→ Passage:
···
Ces réserves visent à préserver le fonctionnement normal, l’indépendance et la neutralité des anciens services. Autre cas susceptible d’intéresser particulièrement votre commission : la Haute Autorité a empêché la reconversion d’un agent public chargé du suivi des participations de l’État au sein de l’Agence des participations de l’État qui souhaitait rejoindre une entreprise étrangère, à la fois partenaire et concurrente de l’entreprise française dont l’agent assurait la surveillance. La Haute Autorité a émis un avis d’incompatibilité au regard du risque de prise illégale d’intérêts susceptible d’être caractérisée, dans la mesure où l’agent public avait formulé des analyses sur un projet de coopération avec l’entreprise étrangère, mais aussi en raison du risque déontologique lié au caractère stratégique du secteur et à la nécessité de protéger l’indépendance de l’État français, dès lors que cette personne avait été destinataire d’un certain nombre d’informations confidentielles – c’est bien pourquoi, du reste, l’entreprise concurrente voulait le recruter.

Toutefois, s’agissant du contrôle de la reconversion d’anciens responsables publics dans le secteur privé, je note qu’en France aucun délai de carence ne s’applique, contrairement à ce qui se pratique dans d’autres pays, où il est interdit aux anciens hauts responsables publics d’exercer une activité de lobbying ou de rejoindre une entreprise étrangère pendant un certain nombre d’années. C’est le cas au Canada et aux États-Unis.

Enfin, je tiens à préciser que, pour renforcer l’efficacité de ses contrôles, en lien notamment avec la question de l’influence étrangère, la Haute Autorité s’appuie sur son activité internationale qui lui permet d’être au fait de stratégies d’influence et de partager les bonnes pratiques de contrôle et d’encadrement mises en œuvre par d’autres pays. Elle participe notamment aux travaux de réflexion menés par l’Organisation de coopération et de développement économiques (OCDE). Elle identifie également à long terme la nécessité de progresser dans le recueil de données sur l’influence étrangère, notamment par le biais des dispositifs d’encadrement de la représentation d’intérêts et des reconversions professionnelles des responsables publics français vers des entités étrangères.
···
Extrait d'un jeu de données
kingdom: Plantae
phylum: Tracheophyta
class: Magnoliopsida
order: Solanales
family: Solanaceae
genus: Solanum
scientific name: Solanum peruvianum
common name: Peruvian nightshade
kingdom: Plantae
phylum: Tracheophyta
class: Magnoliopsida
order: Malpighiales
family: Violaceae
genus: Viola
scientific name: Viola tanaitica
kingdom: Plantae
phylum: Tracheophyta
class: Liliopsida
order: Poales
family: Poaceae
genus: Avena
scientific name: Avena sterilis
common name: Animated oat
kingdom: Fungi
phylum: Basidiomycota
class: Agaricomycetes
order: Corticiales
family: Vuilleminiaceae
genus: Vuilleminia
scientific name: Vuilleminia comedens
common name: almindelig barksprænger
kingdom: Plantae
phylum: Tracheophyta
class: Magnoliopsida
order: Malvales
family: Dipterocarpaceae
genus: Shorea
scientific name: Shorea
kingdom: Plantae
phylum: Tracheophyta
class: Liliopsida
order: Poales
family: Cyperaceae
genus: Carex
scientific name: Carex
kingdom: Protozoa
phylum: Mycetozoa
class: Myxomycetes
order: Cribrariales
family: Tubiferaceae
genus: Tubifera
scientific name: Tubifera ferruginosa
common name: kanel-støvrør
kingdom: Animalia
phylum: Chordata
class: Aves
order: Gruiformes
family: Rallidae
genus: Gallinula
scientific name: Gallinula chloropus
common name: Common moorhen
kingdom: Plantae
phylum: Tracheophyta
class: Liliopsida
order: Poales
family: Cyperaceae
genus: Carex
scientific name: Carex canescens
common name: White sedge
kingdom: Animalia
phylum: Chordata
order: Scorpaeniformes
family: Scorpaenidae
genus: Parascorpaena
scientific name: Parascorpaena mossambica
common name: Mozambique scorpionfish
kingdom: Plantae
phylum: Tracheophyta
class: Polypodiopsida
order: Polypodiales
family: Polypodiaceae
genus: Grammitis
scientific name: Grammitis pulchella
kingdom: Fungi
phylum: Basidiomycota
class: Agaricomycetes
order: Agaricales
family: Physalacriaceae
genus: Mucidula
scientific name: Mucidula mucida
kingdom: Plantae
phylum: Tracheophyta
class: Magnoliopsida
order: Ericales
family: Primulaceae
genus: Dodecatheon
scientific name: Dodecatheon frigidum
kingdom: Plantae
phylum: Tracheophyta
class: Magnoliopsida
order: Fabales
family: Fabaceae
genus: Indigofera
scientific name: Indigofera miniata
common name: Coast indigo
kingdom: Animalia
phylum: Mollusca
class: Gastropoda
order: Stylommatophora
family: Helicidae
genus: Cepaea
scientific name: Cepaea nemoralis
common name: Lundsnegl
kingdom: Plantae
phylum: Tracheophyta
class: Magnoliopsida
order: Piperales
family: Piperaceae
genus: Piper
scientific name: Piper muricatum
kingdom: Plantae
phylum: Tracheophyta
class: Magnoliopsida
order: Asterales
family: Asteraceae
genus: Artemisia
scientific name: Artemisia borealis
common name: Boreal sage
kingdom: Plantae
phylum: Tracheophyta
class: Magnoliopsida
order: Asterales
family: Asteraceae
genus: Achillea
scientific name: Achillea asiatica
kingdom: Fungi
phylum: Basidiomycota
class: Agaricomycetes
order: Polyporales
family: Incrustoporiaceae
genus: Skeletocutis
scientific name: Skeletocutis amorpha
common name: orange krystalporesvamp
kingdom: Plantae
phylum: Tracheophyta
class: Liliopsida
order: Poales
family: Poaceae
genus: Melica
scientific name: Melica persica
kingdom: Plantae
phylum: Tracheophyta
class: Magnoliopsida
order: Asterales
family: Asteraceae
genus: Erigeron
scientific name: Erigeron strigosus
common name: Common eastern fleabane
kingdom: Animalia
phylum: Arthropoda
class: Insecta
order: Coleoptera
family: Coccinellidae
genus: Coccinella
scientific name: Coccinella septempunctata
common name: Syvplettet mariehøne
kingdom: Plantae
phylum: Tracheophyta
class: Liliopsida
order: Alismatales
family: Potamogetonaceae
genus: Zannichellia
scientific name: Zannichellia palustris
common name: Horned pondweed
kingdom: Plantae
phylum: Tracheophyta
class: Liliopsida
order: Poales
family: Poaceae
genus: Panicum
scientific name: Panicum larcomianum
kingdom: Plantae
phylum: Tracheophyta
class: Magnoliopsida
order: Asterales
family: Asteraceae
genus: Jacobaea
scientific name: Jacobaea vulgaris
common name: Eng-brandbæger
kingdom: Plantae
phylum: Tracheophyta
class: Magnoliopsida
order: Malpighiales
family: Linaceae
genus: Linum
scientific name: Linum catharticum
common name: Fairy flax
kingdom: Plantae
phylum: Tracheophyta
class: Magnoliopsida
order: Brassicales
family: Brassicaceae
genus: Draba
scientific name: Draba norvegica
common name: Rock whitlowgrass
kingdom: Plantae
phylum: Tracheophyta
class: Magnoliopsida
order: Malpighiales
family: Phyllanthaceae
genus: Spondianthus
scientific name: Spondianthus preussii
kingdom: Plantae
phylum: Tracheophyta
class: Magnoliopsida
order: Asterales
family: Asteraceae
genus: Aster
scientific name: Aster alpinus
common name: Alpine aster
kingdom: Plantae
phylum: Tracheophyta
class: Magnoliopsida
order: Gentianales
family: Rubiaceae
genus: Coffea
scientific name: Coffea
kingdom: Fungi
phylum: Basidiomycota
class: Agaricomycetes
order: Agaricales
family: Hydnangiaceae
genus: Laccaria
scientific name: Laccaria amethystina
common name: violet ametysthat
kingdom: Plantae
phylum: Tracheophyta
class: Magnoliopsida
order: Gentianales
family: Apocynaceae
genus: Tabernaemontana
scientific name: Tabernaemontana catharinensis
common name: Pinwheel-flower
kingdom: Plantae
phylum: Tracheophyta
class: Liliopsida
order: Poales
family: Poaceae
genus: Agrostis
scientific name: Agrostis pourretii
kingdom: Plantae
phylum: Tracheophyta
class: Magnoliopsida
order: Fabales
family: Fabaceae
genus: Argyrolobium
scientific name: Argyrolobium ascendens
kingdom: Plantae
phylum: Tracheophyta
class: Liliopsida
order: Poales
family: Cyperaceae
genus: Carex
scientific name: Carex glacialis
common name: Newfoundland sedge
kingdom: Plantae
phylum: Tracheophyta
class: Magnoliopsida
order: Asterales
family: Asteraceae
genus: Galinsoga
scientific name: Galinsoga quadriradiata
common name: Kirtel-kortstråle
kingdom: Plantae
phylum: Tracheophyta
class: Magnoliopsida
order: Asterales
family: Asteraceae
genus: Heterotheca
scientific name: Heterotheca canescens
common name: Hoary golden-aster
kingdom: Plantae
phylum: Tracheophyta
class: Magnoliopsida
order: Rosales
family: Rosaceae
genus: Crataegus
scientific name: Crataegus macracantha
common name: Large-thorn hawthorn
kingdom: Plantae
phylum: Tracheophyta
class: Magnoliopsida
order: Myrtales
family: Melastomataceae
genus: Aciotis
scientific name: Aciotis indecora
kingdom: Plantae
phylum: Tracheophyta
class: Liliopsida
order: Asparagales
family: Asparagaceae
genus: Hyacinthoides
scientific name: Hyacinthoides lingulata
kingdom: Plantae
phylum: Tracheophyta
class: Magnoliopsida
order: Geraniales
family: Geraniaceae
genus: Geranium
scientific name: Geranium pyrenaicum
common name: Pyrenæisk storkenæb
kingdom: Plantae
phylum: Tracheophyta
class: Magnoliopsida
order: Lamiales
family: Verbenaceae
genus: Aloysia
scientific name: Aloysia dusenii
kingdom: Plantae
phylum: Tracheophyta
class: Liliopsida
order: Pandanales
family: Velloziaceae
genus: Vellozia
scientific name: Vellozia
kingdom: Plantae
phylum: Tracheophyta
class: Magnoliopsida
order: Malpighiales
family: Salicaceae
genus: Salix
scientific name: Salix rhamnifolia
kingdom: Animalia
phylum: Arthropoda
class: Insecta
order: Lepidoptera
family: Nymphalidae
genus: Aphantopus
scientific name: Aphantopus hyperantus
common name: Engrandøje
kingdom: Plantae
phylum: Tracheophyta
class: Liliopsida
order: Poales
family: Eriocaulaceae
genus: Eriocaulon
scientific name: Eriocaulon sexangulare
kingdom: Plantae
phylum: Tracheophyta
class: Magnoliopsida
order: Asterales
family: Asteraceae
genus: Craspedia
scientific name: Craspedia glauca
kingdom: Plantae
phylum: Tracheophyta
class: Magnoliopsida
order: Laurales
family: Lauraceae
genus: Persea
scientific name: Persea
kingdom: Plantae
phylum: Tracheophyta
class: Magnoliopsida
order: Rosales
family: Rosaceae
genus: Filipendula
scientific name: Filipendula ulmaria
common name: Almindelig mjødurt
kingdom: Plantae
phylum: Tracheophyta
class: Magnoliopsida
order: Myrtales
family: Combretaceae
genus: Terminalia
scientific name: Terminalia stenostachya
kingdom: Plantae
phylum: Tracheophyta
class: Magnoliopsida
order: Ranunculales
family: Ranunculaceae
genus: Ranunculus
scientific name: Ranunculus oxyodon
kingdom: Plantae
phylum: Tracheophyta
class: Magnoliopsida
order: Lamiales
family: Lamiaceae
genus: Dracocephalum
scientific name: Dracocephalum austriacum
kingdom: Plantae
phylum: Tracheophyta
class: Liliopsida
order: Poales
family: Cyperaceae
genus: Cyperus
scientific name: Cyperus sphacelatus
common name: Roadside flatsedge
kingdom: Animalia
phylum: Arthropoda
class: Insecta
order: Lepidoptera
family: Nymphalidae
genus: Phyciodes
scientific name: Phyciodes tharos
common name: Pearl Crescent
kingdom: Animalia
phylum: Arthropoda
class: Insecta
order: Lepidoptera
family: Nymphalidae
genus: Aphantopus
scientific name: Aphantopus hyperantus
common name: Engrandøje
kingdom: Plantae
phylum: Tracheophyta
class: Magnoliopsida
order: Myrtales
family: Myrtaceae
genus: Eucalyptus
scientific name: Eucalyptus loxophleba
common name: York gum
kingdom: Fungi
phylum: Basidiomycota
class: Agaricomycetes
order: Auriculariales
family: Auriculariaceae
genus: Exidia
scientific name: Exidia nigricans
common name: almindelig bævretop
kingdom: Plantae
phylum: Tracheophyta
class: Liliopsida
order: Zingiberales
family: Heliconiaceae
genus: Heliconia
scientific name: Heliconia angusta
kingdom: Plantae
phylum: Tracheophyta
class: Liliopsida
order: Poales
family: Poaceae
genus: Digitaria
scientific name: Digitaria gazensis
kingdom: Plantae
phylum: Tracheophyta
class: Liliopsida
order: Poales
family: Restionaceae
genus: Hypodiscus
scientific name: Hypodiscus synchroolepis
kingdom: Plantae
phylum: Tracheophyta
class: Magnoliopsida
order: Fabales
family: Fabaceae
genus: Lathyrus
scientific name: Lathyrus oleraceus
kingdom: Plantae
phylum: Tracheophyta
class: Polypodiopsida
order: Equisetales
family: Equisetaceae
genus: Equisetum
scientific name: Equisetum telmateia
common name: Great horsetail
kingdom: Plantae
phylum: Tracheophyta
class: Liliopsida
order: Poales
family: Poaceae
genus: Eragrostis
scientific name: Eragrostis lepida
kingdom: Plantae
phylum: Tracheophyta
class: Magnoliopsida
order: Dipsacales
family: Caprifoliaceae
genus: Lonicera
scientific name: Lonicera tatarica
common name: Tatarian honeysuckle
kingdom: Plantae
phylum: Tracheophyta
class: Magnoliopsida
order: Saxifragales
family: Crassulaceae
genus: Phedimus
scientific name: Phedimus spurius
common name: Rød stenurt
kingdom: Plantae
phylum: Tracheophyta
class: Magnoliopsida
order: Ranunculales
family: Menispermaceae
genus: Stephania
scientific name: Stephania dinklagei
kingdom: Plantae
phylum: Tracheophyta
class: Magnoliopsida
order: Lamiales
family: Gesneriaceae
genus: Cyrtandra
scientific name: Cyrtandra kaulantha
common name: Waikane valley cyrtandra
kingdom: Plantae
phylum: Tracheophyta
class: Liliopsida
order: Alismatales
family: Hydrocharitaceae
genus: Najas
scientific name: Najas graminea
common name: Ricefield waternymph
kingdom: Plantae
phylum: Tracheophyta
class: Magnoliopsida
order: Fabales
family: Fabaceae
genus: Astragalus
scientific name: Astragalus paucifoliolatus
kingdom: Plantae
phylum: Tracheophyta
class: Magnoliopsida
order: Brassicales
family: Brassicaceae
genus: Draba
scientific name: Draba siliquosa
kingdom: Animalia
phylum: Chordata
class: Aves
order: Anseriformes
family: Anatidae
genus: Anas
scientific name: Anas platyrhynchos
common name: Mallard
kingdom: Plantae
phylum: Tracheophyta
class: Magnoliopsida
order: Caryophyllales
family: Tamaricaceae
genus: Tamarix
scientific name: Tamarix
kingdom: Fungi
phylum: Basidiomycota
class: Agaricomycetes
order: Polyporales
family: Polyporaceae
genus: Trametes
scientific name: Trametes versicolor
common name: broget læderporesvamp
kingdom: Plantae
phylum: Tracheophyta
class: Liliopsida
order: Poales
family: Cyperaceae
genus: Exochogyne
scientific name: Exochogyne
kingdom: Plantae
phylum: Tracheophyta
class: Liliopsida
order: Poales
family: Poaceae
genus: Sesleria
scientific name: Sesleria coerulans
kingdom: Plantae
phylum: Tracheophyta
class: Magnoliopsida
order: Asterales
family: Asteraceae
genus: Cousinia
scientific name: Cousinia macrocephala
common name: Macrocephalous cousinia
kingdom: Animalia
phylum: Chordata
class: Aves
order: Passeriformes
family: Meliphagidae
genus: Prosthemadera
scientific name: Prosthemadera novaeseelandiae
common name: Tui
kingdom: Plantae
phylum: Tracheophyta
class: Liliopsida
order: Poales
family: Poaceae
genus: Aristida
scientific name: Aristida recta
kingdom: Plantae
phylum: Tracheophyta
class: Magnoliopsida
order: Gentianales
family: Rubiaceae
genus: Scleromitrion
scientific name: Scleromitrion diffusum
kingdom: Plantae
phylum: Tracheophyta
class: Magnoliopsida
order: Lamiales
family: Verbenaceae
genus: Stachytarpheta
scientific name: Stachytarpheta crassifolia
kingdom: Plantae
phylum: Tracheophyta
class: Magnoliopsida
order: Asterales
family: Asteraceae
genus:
···
→ Objectif de la tâche:
D'après le passage, quels pays interdisent aux anciens hauts responsables publics d'exercer une activité de lobbying ou de rejoindre une entreprise étrangère pendant un certain nombre d'années ?

→ Résultat de l'exercice:
Le Canada et les États-Unis.